From the methods passage on seizure induction and PCR below, extract the part that opens with the words containing "A modified Racine" and closes with "extension; 6, death.", copied exactly.

Start of PAGE TEXT

Induction of chemical seizures and electrical seizures. Chemical seizures were induced by consecutive injections of pilocarpine (50 mg/ kg, i.p.) at an interval of 20 minutes until a cumulative dose of 500 mg/kg was achieved. Electrical seizures were elicited by increasing the current (1, 3, 5, and 10 mA; 5 minutes between stimulations) until seizures and/or death occurred.

A modified Racine scale was used to characterize behavioral seizures, as described previously (31): 0, behavioral arrest; 1 and 2 (grouped together), facial automatisms, tremor, tail stiffening, head bobbing, body jerks; 3, single limb myoclonus; 4, bilateral myoclonus, rearing, nonsustained tonic-clonic activity; 5, recurrent (<2 minutes apart), sustained tonic-clonic seizures (status epilepticus) and/or extension; 6, death.

Quantitative real-time PCR. Quantitative comparison of mRNA expression of inflammatory and microglial markers [Tnf (Mm00443258), Cd11b (Mm00434455)] was determined by TaqMan PCR in the hippocampus in offspring from saline, ANG II, and PE dams. Genes of interest were normalized to the endogenous control Gapdh (Mm99999915). The final concentration of mRNA was calculated using the formula x = 2(−ΔΔCt), and results are expressed as the fold difference from saline controls.

End of PAGE TEXT
Start of DATA

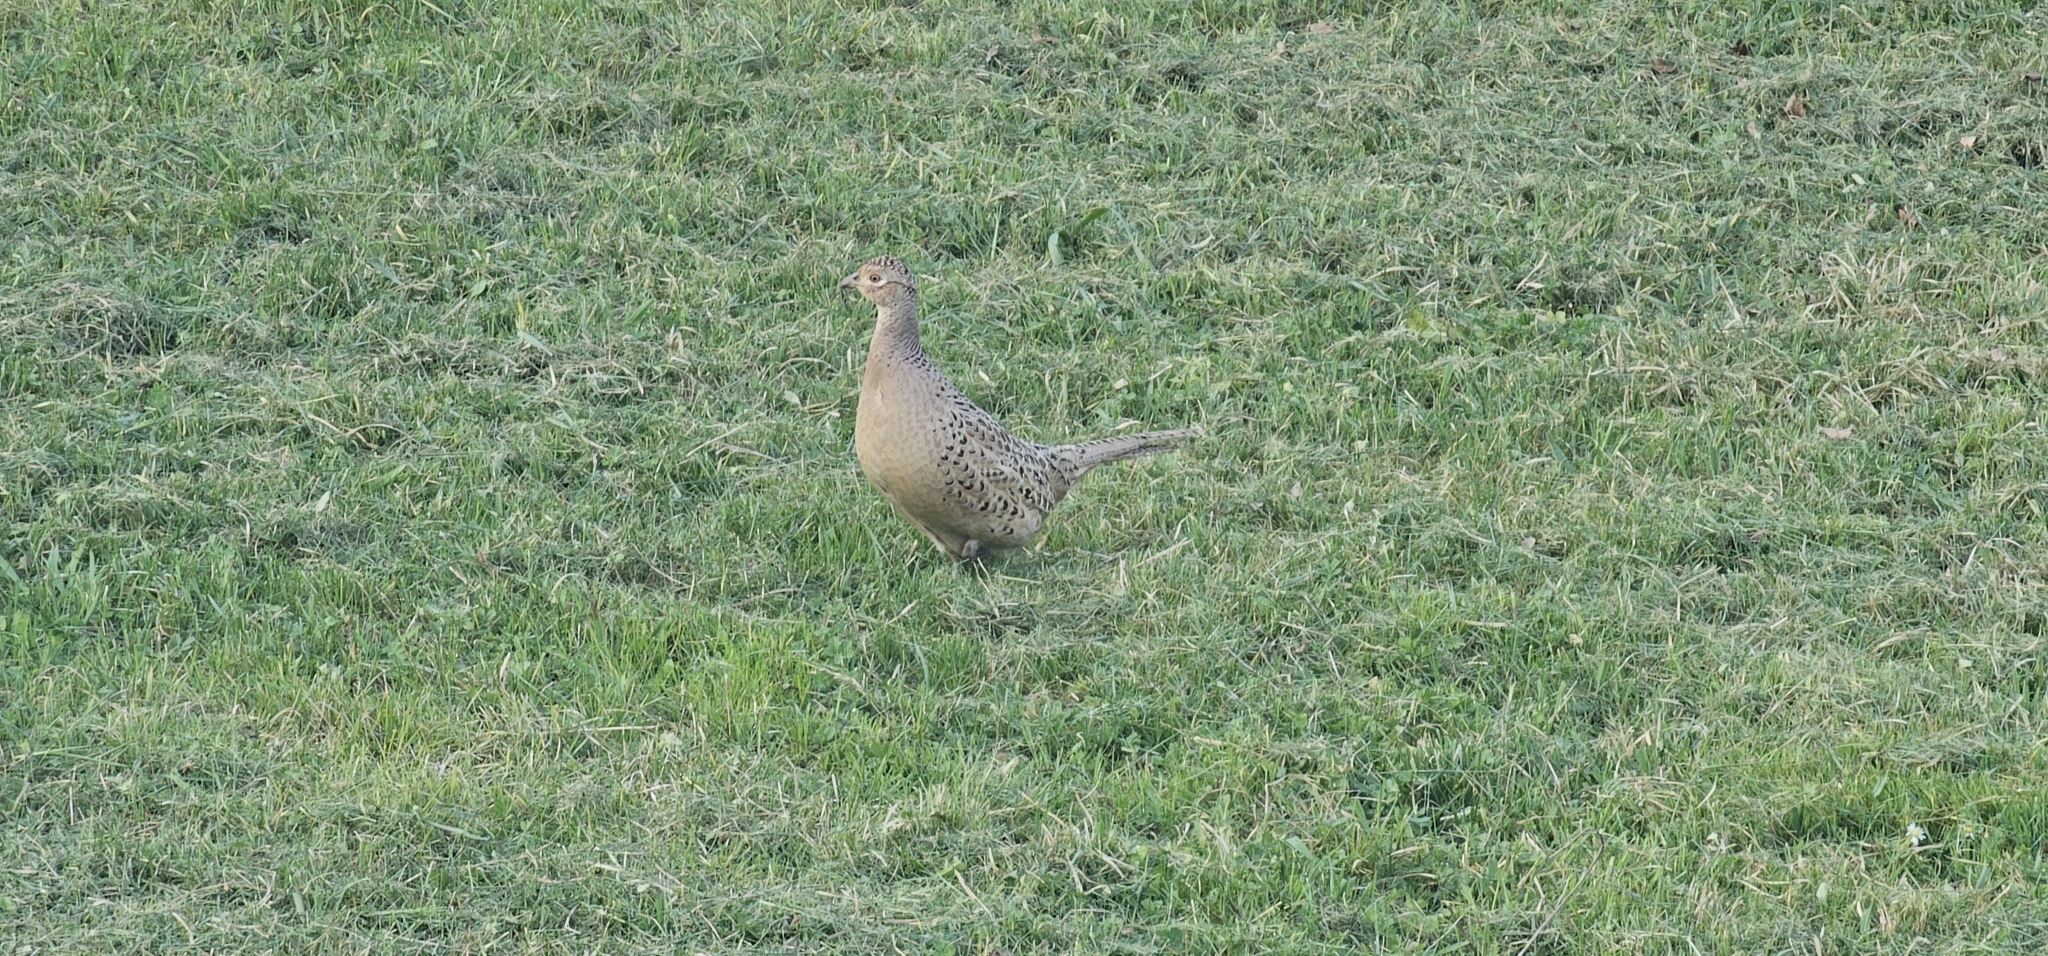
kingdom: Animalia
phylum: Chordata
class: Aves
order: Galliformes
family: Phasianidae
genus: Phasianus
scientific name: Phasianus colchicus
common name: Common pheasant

End of DATA

*RESULT OF THE EXERCISE*
A modified Racine scale was used to characterize behavioral seizures, as described previously (31): 0, behavioral arrest; 1 and 2 (grouped together), facial automatisms, tremor, tail stiffening, head bobbing, body jerks; 3, single limb myoclonus; 4, bilateral myoclonus, rearing, nonsustained tonic-clonic activity; 5, recurrent (<2 minutes apart), sustained tonic-clonic seizures (status epilepticus) and/or extension; 6, death.